Dataset records:
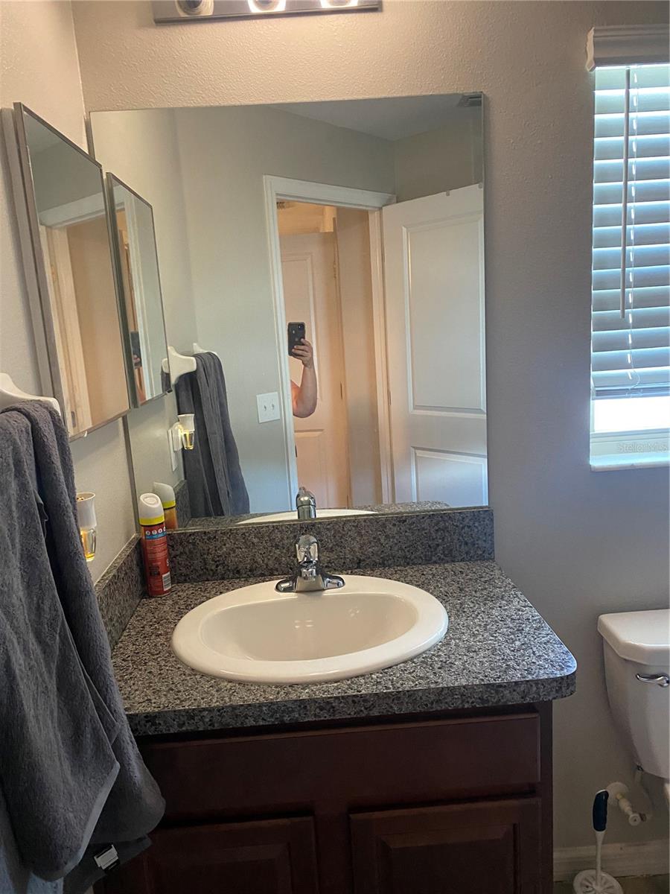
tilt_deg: -9.2
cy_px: 447
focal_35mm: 26
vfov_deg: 67.3
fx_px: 671
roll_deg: +3.6
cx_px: 335
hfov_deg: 53.1
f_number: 1.8
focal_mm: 4.25
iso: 400
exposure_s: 1/40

Task directions: Restate the full listing word for word, excluding images.

Task result:
tilt_deg: -9.2
cy_px: 447
focal_35mm: 26
vfov_deg: 67.3
fx_px: 671
roll_deg: +3.6
cx_px: 335
hfov_deg: 53.1
f_number: 1.8
focal_mm: 4.25
iso: 400
exposure_s: 1/40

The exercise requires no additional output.